■ **Dataset records**
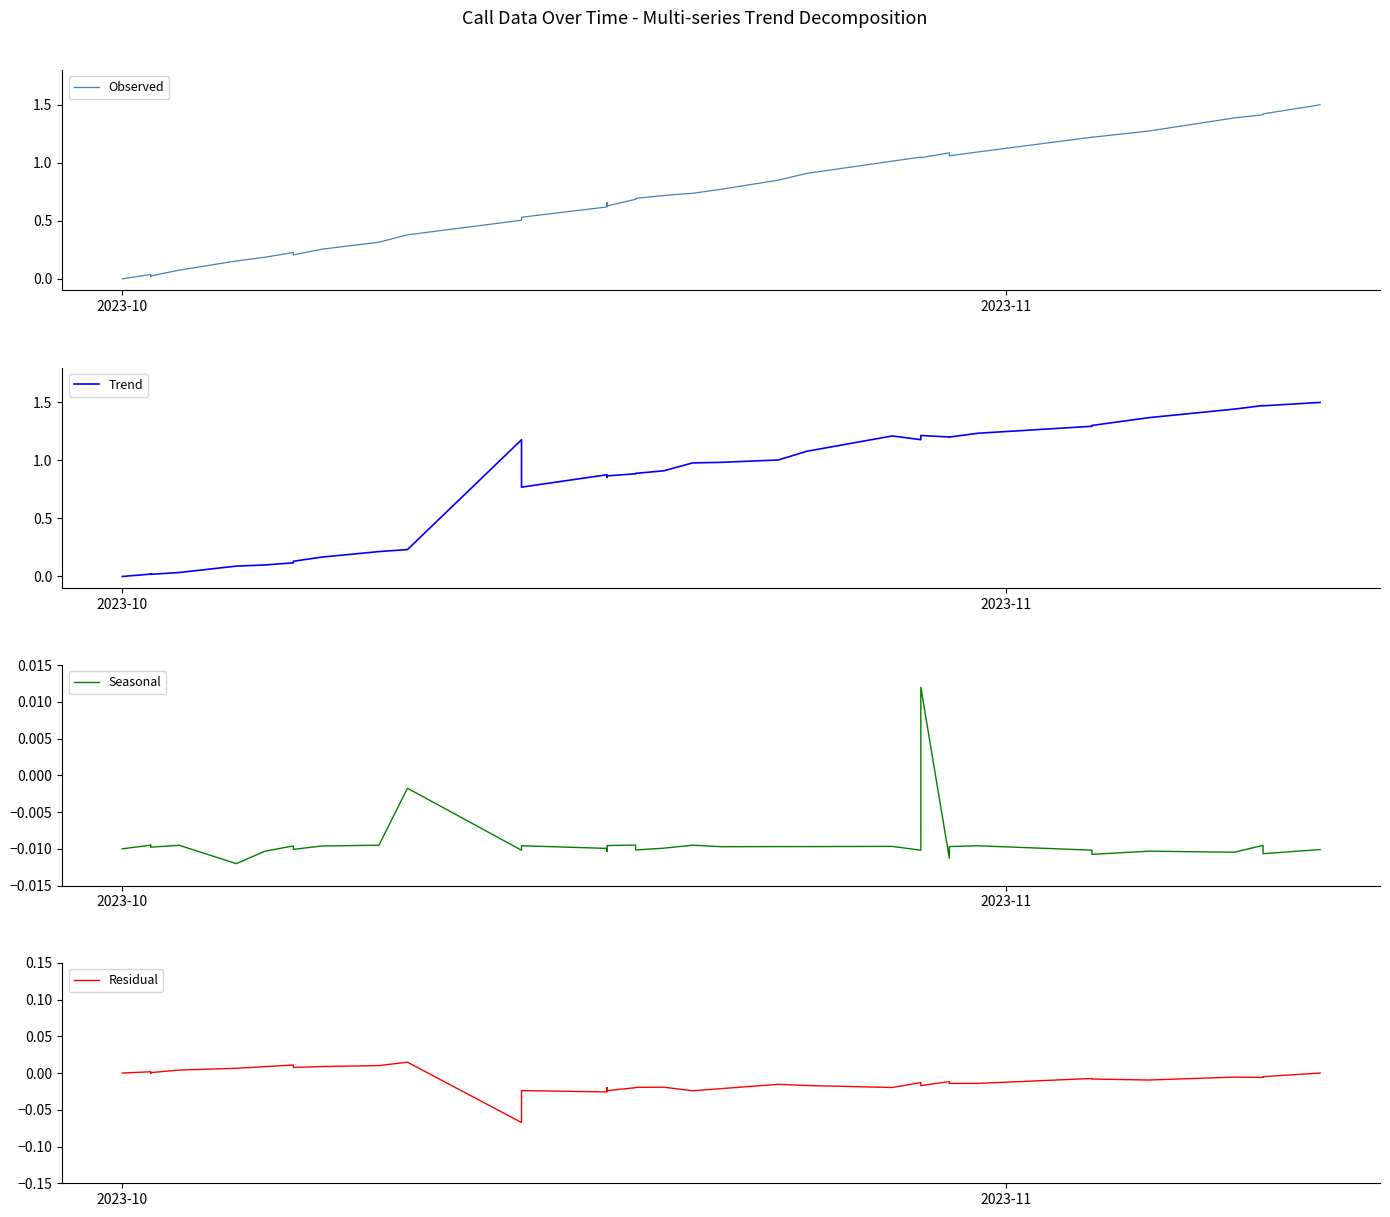

Which series has the widest spread of values?

Observed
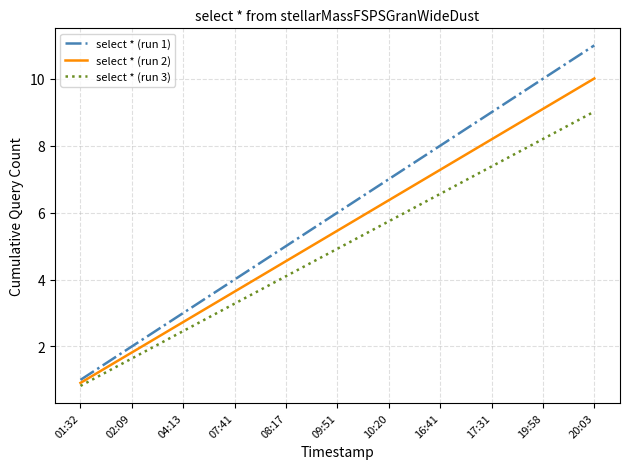

What position from the right is 19:58?

2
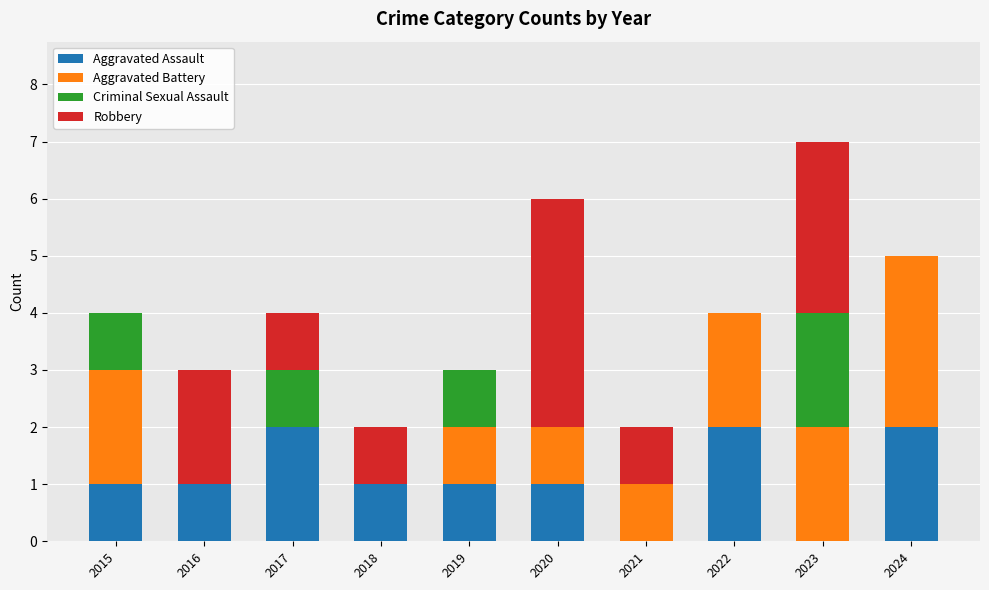

Does the chart contain stacked bars?

Yes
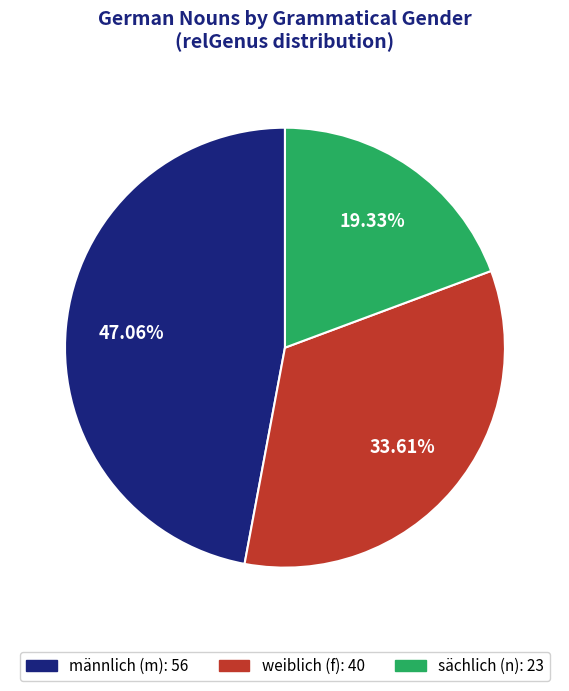

Does any single category account for the majority?

No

■ **How to complete this task**
Update the data above by replacing "stacked bars" with "stacked columns" and keeping every other line unchanged, leaving the pictures out of your answer.

■ **Answer to this problem**
Which series has the widest spread of values?

Observed

What position from the right is 19:58?

2

Does the chart contain stacked columns?

Yes

Does any single category account for the majority?

No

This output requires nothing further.